Schemescape

Development log of a life-long coder

Generating music using machine learning

Recent music generation results (e.g. Music Transformer: Generating Music with Long-Term Structure) are part of what piqued my interest in machine learning. After following an introduction to machine learning, it's time for some experimentation.

First up: generating a ragtime piano piece.

Approaches

The most compelling generated music I've seen thus far comes from Google Brain, namely their Performance RNN and Music Transformer papers. The associated GitHub repositories appear to contain models that have been pre-trained on various corpora (e.g. a piano competition's MIDI recordings). It's also possible to train using a new corpus. The trained models can generate continuations based on a primer or generate unconditioned music "from scratch".

Here are several approaches I'm investigating for generating a ragtime piece:

  1. Condition pre-trained Performance RNN and Music Transformer models with existing ragtime music (either an intro or the first few measures) and generate a continuation
  2. Train a new model on a corpus of ragtime music, and then do unconditioned generation
  3. Train a new model on a ragtime corpus and generate a continuation from a ragtime primer
  4. Train a new model on a ragtime corpus and generate a continuation from an arbitrary primer

I don't have any intuition for how large of a corpus is required to generate a decent model, so it's possible that options 2 - 4 won't be feasible for me (either because finding/generating such a training corpus is too difficult or the compute required to train the model is beyond what my computer can handle).

Using pre-trained models

Without installing anything locally, you can use the Music Transformer notebook to generate music. There are several options:

Unconditional generation

Without providing a primer, I don't think it's possible to indicate what genre of music you'd like to generate. For example, the clip I got sounds like some sort of boogie-woogie folk march. Obviously this isn't the genre that I was looking for (or, really, than anyone was looking for). Rather than continuing on randomly like this, I'll investigate primed generation.

Continuations

The notebook linked above also supports providing a primer, either from a provided list or by uploading a MIDI file directly in the UI.

Cropping MIDI primers

The primer is included in the output, so I assume it should be reasonably short. My original plan was to edit down an existing ragtime MIDI using MuseScore, but MuseScore's output appears to be incompatible with the pretty_midi module that the notebook uses, resulting in the following error:

pretty_midi\pretty_midi.py:97: RuntimeWarning: Tempo, Key or Time signature change events found on non-zero tracks. This is not a valid type 0 or type 1 MIDI file. Tempo, Key or Time Signature may be wrong.

My workaround was to switch to using Audacity to crop my MIDI primer (and this worked without issue).

Example continuations

First, I tried using just the intro bars of some Scott Joplin rags:

Overall, the results are impressive, but also somewhat alien. And definitely not ragtime.

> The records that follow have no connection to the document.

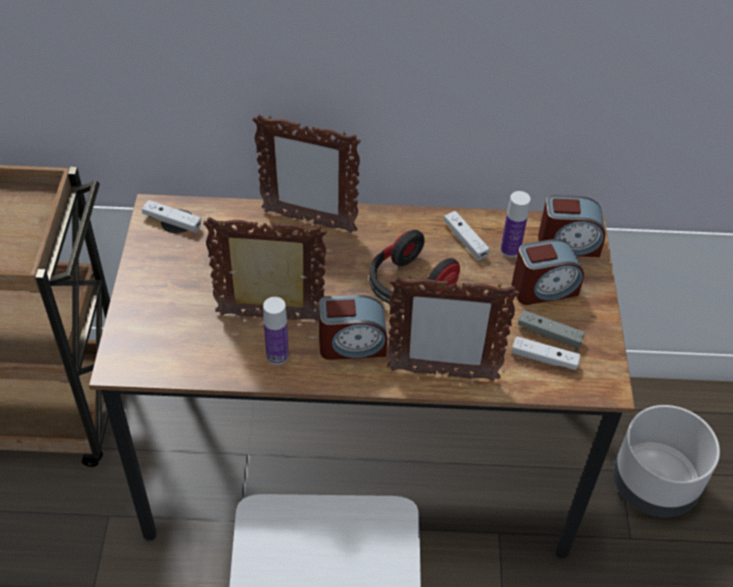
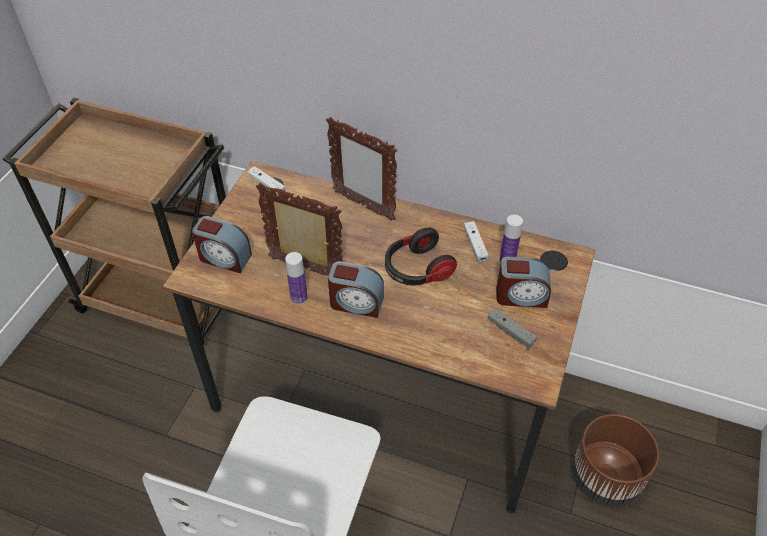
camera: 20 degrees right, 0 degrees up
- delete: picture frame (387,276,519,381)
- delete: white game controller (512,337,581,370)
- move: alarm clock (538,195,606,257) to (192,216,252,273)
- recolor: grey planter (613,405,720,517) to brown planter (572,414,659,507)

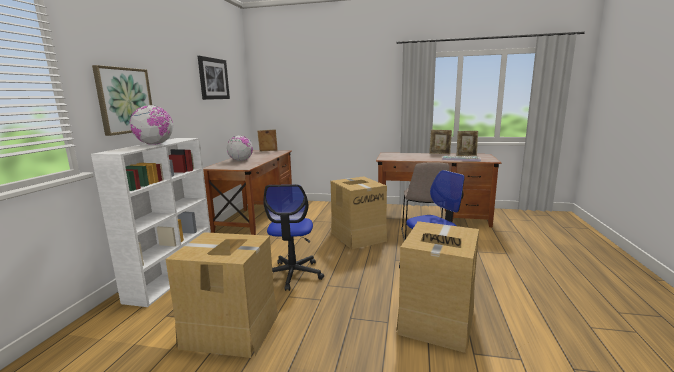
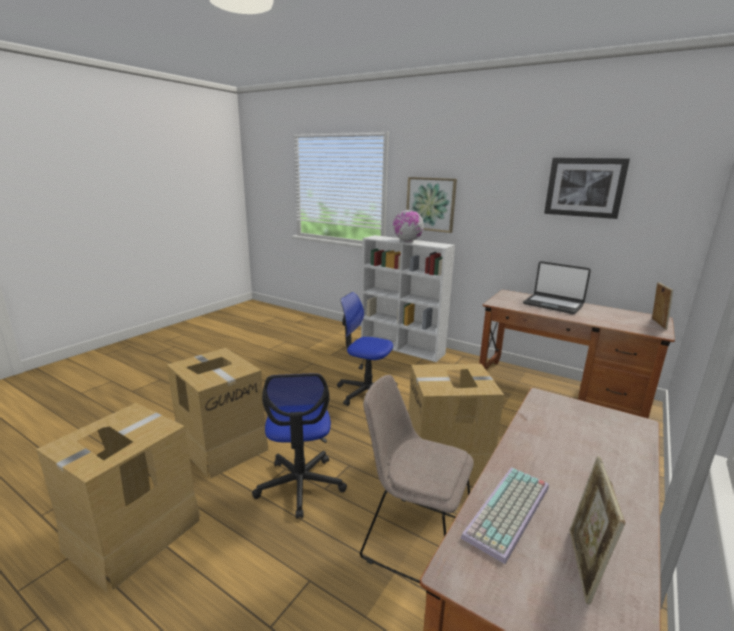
camera: 110 degrees right, 5 degrees up
- move: cardboard box (166,232,278,358) to (36,403,201,592)
- replace: globe (227,136,253,161) to laptop (523,261,591,314)
- delete: picture frame (429,130,452,154)

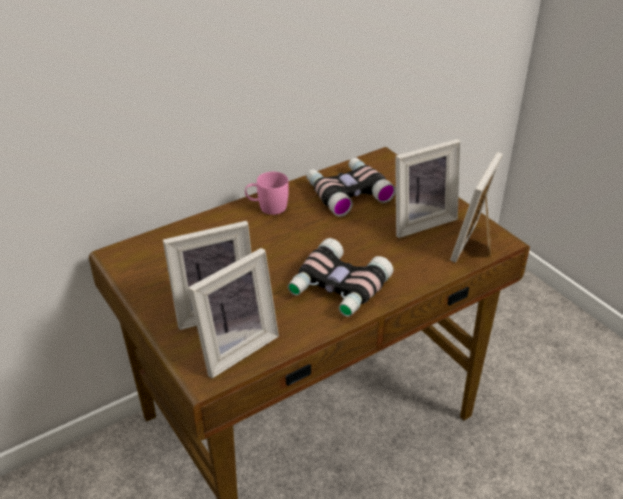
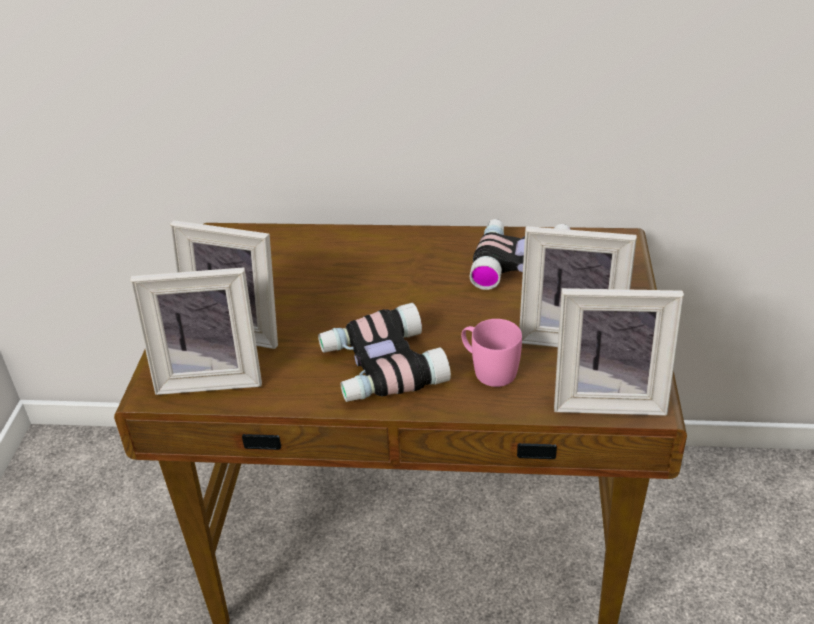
camera: 40 degrees right, 0 degrees up
- move: pink mug (245,172,289,215) to (461,319,522,387)
- rotate: picture frame (450,152,503,263) = (554,288,684,416) 150 degrees counterclockwise

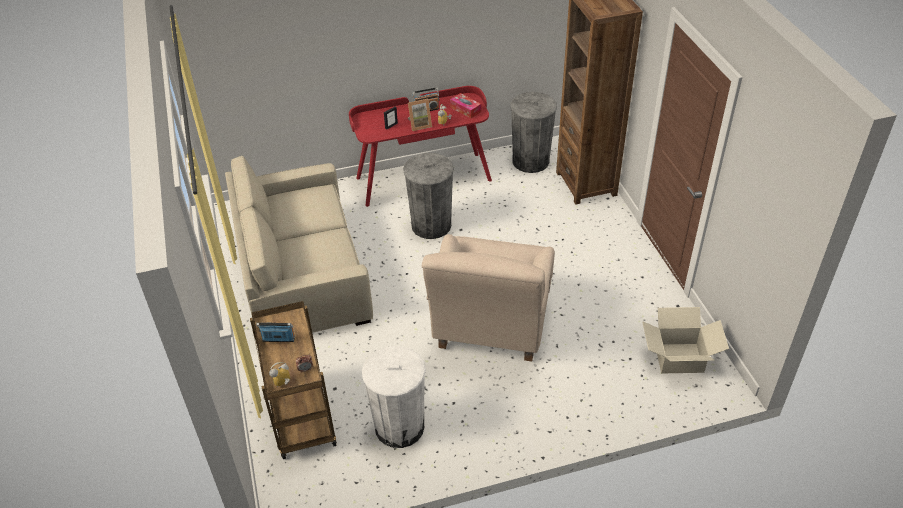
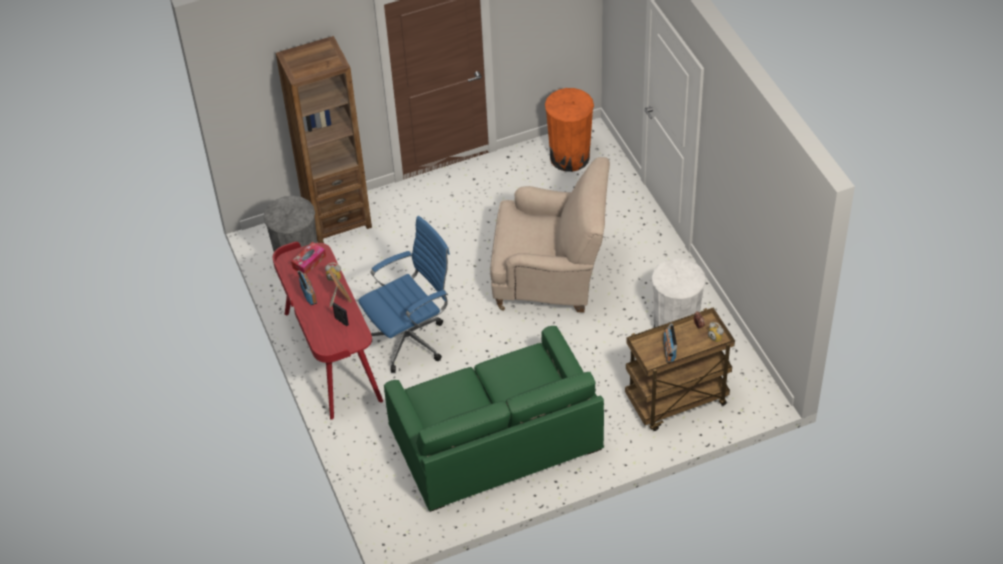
camera: 95 degrees left, 5 degrees up
- recolor: beige sofa (225,156,373,333) to green sofa (384,326,604,512)
- replace: grey trash can (403,153,454,239) to blue office chair (358,216,450,373)
- replace: cardboard box (642,307,729,373) to orange trash can (545,88,594,172)

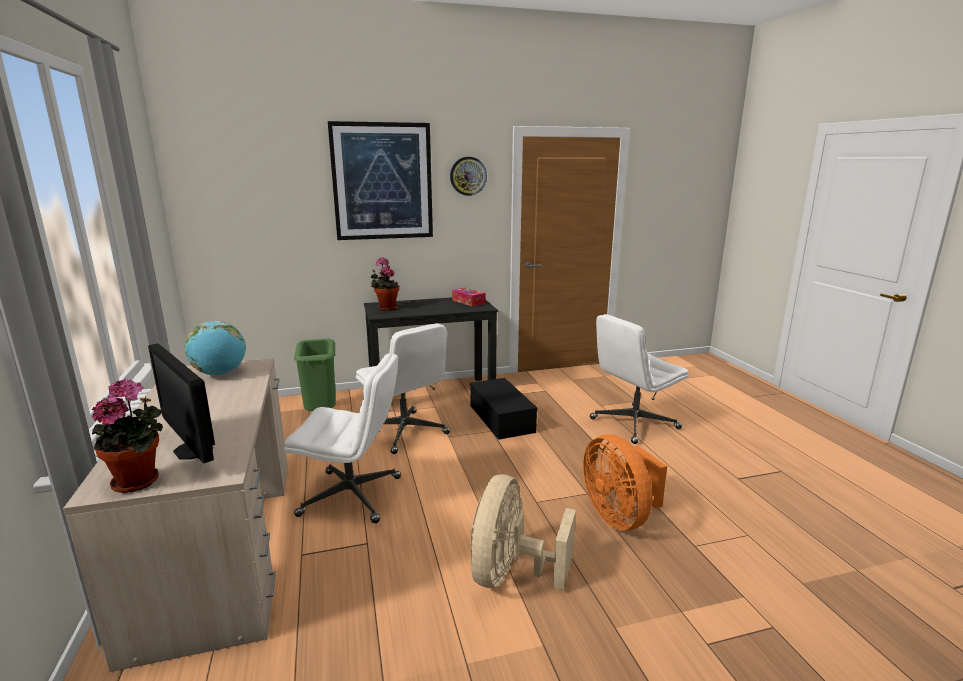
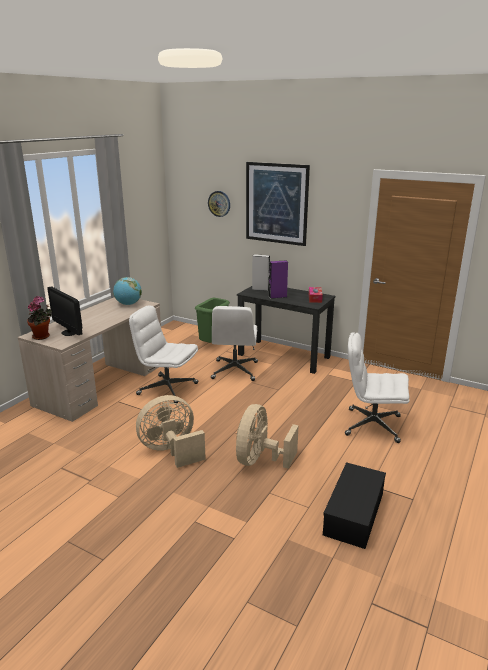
camera: 45 degrees right, 5 degrees up
- rotate: monitor (148,343,215,463) = (47,286,83,336) 45 degrees counterclockwise
- rotate: white office chair (284,353,401,523) = (129,305,198,403) 150 degrees clockwise
- replace: potted plant (371,257,399,311) to grey speaker (252,254,270,291)
- move: wall clock (450,157,487,196) to (208,191,230,217)
- move: black storage box (470,378,538,440) to (323,462,386,549)
- recolor: orange fan (583,434,667,530) to beige fan (236,404,299,469)
- insert: purple speaker (269,260,288,299)

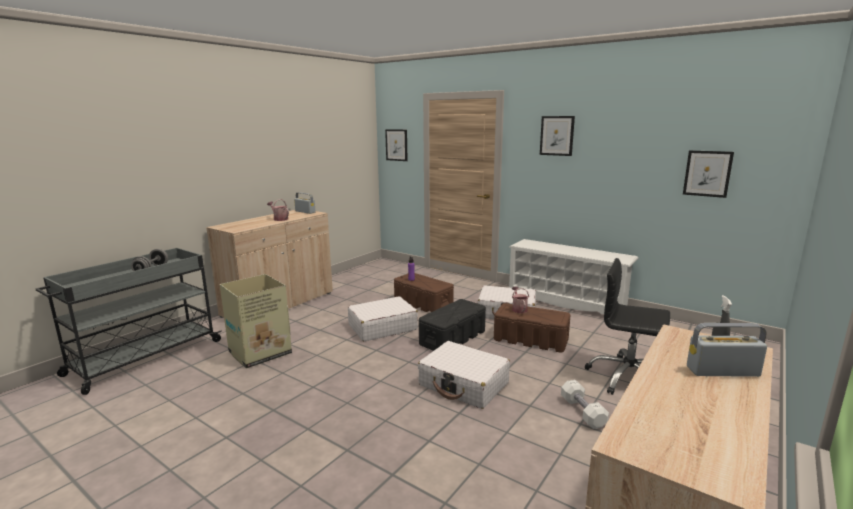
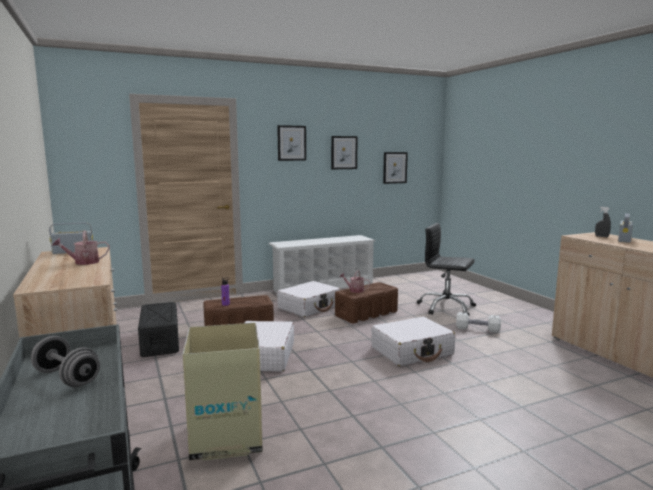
camera: 60 degrees left, 5 degrees down
- move: picture (385,129,408,161) to (331,136,358,169)
- move: black storage box (419,299,486,351) to (138,302,179,357)
- rotate: black office chair (584,258,670,395) = (417,223,476,316) 60 degrees clockwise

Next, I tried supplying the beginning of a few sections of Joplin rags:

Accompaniment

Out of curiosity, I also tried generating an accompaniment (based on a monophonic melody that consists of the highest non-overlapping notes in the cropped MIDIs from the last section):

Reflecting on pre-trained models

Unsurprisingly, the generic pre-trained models I used, while undoubtedly impressive, seem best suited for exploration and amusement, rather than producing something focused on a particular genre.

I suspect that the best path forward for this experiment is to train a new ragtime-focused model on a corpus of typical ragtime MIDIs. As noted earlier, it's possible I won't be able to find either a large enough corpus or enough compute power to produce a reasonable model, but if I do succeed, I think the results will be more consistently rag-like.